**WHAT YOU ARE ASKED TO DO:**
Can you lay out the text of all the items below as a JSON list of strings, one string per line, with blank lines dropped? Leave the pictures out of your answer.

---

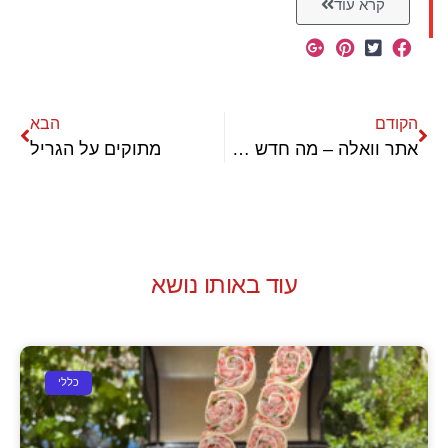
קרא עוד
הקודם
הבא
אתר וואלה – מה חדש בעולם המנגלים ?
מתוקים על הגריל
עוד באותו נושא
כללי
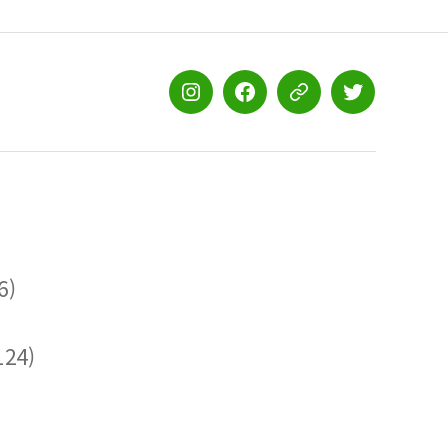
스
스
스
스
터
터
터
터
디
디
디
디
유
유
유
유
학
학
학
학
인
페
공
트
스
이
식
위
6)
타
스
블
터
그
북
로
램
그
124)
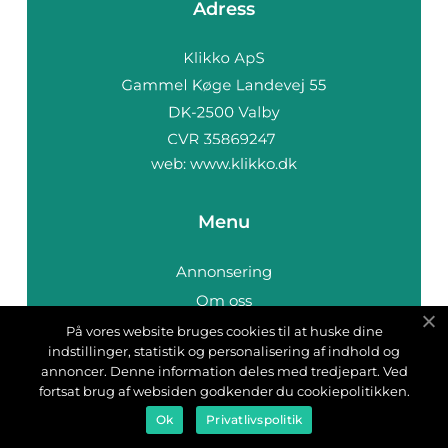
Adress
web:
www.klikko.dk
Menu
Annonsering
Om oss
Cookies
På vores website bruges cookies til at huske dine
indstillinger, statistik og personalisering af indhold og
Kontakta oss
annoncer. Denne information deles med tredjepart. Ved
Sitemap
fortsat brug af websiden godkender du cookiepolitikken.
Ok
Privatlivspolitik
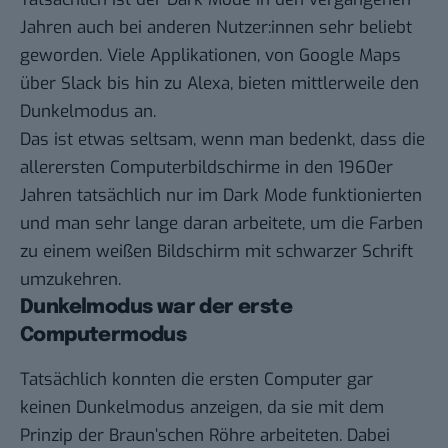
Jahren auch bei anderen Nutzer:innen sehr beliebt
geworden. Viele Applikationen, von
Google Maps
über
Slack
bis hin zu
Alexa
, bieten mittlerweile den
Dunkelmodus an.
Das ist etwas seltsam, wenn man bedenkt, dass die
allerersten Computerbildschirme in den 1960er
Jahren tatsächlich nur im Dark Mode funktionierten
und man sehr lange daran arbeitete, um die Farben
zu einem weißen Bildschirm mit schwarzer Schrift
umzukehren.
Dunkelmodus war der erste
Computermodus
Tatsächlich konnten die ersten Computer gar
keinen Dunkelmodus anzeigen, da sie mit dem
Prinzip der Braun’schen Röhre arbeiteten. Dabei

---

**SOLUTION BELOW:**
[
  "קרא עוד",
  "הקודם",
  "הבא",
  "אתר וואלה – מה חדש בעולם המנגלים ?",
  "מתוקים על הגריל",
  "עוד באותו נושא",
  "כללי",
  "스",
  "스",
  "스",
  "스",
  "터",
  "터",
  "터",
  "터",
  "디",
  "디",
  "디",
  "디",
  "유",
  "유",
  "유",
  "유",
  "학",
  "학",
  "학",
  "학",
  "인",
  "페",
  "공",
  "트",
  "스",
  "이",
  "식",
  "위",
  "6)",
  "타",
  "스",
  "블",
  "터",
  "그",
  "북",
  "로",
  "램",
  "그",
  "124)",
  "Adress",
  "web:",
  "www.klikko.dk",
  "Menu",
  "Annonsering",
  "Om oss",
  "Cookies",
  "På vores website bruges cookies til at huske dine",
  "indstillinger, statistik og personalisering af indhold og",
  "Kontakta oss",
  "annoncer. Denne information deles med tredjepart. Ved",
  "Sitemap",
  "fortsat brug af websiden godkender du cookiepolitikken.",
  "Ok",
  "Privatlivspolitik",
  "Jahren auch bei anderen Nutzer:innen sehr beliebt",
  "geworden. Viele Applikationen, von",
  "Google Maps",
  "über",
  "Slack",
  "bis hin zu",
  "Alexa",
  ", bieten mittlerweile den",
  "Dunkelmodus an.",
  "Das ist etwas seltsam, wenn man bedenkt, dass die",
  "allerersten Computerbildschirme in den 1960er",
  "Jahren tatsächlich nur im Dark Mode funktionierten",
  "und man sehr lange daran arbeitete, um die Farben",
  "zu einem weißen Bildschirm mit schwarzer Schrift",
  "umzukehren.",
  "Dunkelmodus war der erste",
  "Computermodus",
  "Tatsächlich konnten die ersten Computer gar",
  "keinen Dunkelmodus anzeigen, da sie mit dem",
  "Prinzip der Braun’schen Röhre arbeiteten. Dabei"
]